The Congress on Thursday announced it would contest the Bengal Assembly elections on its own, fielding candidates in all 294 seats in an attempt to project itself as a credible alternative to the Trinamool Congress and the BJP.
With this, Bengal now appears headed for a four-cornered contest involving Trinamool, the BJP, the CPM and the Congress.
The decision marks a clear break from the Congress’s alliance with the Left during the 2016 and 2021 Assembly as well as the 2024 Lok Sabha polls.
The call to go it alone was taken at a meeting on Thursday afternoon at the New Delhi residence of All India Congress Committee president Mallikarjun Kharge.
Congress leader Rahul Gandhi was present, along with senior Bengal leaders such as state Congress president Subhankar Sarkar and former MP and AICC working committee member Adhir Ranjan Chowdhury. AICC general secretary in-charge of Bengal Ghulam Ahmed Mir was present while former MP Deepa Dasmunshi joined virtually.
“This time in Bengal, everyone from party workers to the common people is asking us to fight alone. Candidates will be fielded in all 294 seats. The alliance with the Left or others has broken the morale of the grassroots workers. Therefore, all the leaders feel that we should fight alone, not in an alliance. The central leadership has accepted what the leaders of the Bengal Pradesh Congress wanted,” Mir said.
The Congress’s relationship with the Left in Bengal has yielded mixed results over the past decade. In the 2016 Assembly elections, the Congress emerged as the principal Opposition by contesting in alliance with the Left Front.
However, in the sharply polarised 2021 elections, both the Congress and the Left failed to win a single seat, despite fighting together with the Indian Secular Front. The Congress did manage a brief revival in 2023 by winning the Sagardighi Assembly by-election with Left support, but that success failed to translate into broader organisational recovery.
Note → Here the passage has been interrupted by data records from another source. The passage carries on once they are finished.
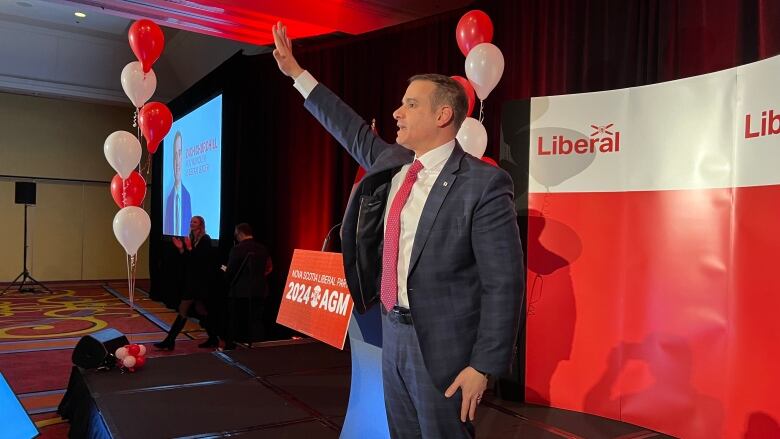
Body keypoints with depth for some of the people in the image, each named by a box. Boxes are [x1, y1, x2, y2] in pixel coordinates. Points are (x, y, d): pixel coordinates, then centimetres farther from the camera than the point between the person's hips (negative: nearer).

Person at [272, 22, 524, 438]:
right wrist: (296, 73, 23)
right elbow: (352, 131, 20)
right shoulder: (392, 163, 4)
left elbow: (503, 283, -17)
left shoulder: (483, 183, -17)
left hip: (444, 343, -7)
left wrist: (484, 365, -16)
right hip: (393, 332, 7)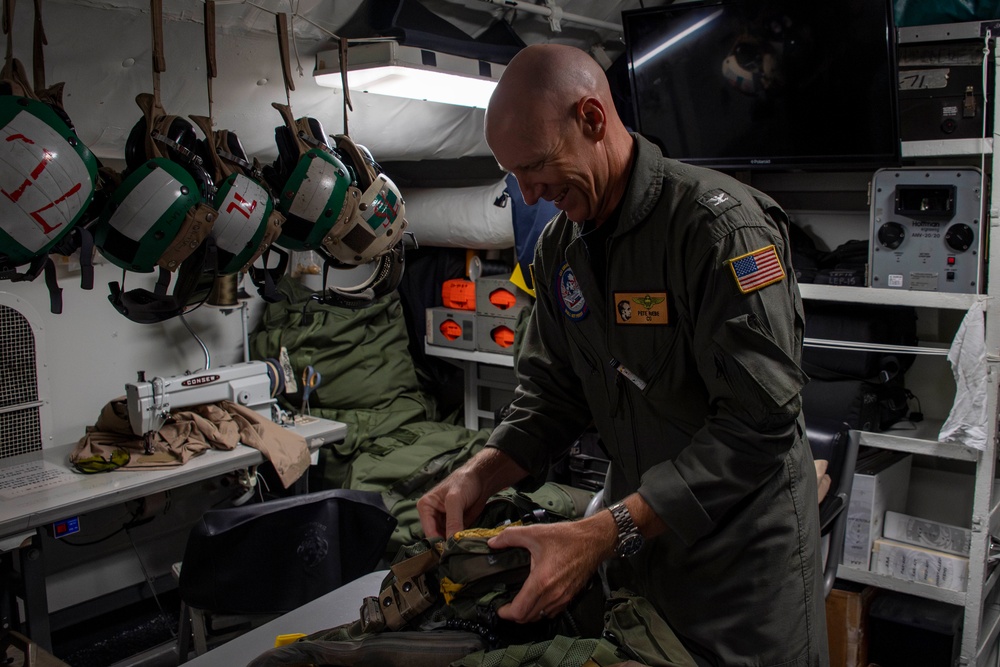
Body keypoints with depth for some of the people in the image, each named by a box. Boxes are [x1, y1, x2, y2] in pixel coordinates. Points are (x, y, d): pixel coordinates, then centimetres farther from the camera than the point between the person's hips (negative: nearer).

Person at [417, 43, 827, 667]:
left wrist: (605, 533, -31)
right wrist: (481, 475, -12)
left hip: (743, 550, -6)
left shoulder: (722, 223, -23)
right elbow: (552, 392, 6)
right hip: (637, 535, 6)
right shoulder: (559, 246, 1)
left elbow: (760, 423, -28)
In 2021, while the Congress and the Left drew a blank, ISF leader Nawsad Siddiqui won from Bhangar, the lone seat secured by the alliance. The outcome triggered intense introspection within the Congress over its organisational weakness and political direction in the state.
Congress leaders now say the party wants to rebuild itself from ground up and position itself as a strong alternative to both the ruling Trinamool Congress and the BJP, a party leader in Calcutta said. The immediate focus, they said, would be on strengthening district-level units, bringing in new faces and restoring the confidence of workers. “The priority is to revive the organisation and morale at the grassroots,” the leader added.
The decision drew mixed reactions. Senior CPM leader Sujan Chakraborty said the Congress was entitled to take its own decision, but people had "expected all anti-BJP and anti-Trinamool forces to come together". He declined to comment whether this would help Trinamool by splitting votes.
ISF chairman and Bhangar MLA Nawsad Siddiqui called the decision "upsetting” and said his party would approach the Congress leadership to “change its mind”.
BJP leader Suvendu Adhikari dismissed the Congress as a marginal force in Bengal. “It gets only Muslim votes in Murshidabad and Malda.... Our aim is to consolidate Hindu votes,” he said.